THE EAST IS STILL RED, SORT OF...

Walking through cramped studios and cacophonous corridors filled with actors and extras singing, chatting, rehearsing their lines and doing last-minute checks of costumes and make-up brought back memories of working on epic China themed films such as the Last Emperor and Empire of the Sun. It always amazes me to see how relaxed and informal show business people are immediately before and after stepping on stage where they then get into character, momentarily transforming themselves into living works of art.

Here, then, a sneak preview of CCTV's National Day extravaganza, with clips taken on my Iphone. The photos illustrate various stages of China's development, while the video clips are taken from a choral tribute to the "The East is Red," along with some behind-the-scenes moments.









The limited light range of the Iphone created an interesting effect as the actors rushed off stage.



Once offstage, the performers share a crowded hallway with a cleaning lady --the sort of working class hero being extrolled in song on the stage-- yet one who is clearly underwhelmed by the beautiful voices and even less impressed with my attempt to get a picture, to which her curt response is "hurry it up!"

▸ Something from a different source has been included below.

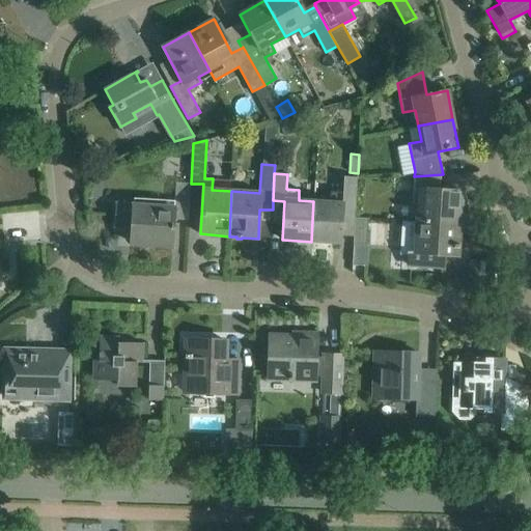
[(443,174),(414,176),(413,205),(418,205),(417,223),(456,225),(459,225),(463,191),(440,190),(441,175),(443,174)]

Even if working class heroes aren't quite what the used to be, the East is Red, a folk song turned Maoist anthem, has a staying power that defies the decidedly non-Maoist individualistic rush to riches characteristic of today's China. In its current incarnation the anthem summons nostalgia for a far simpler, if not entirely happy time of forced equality and collective living. The song's folksy appeal suggests that the melody will live on, one way or another, with or without the controversial lyrics.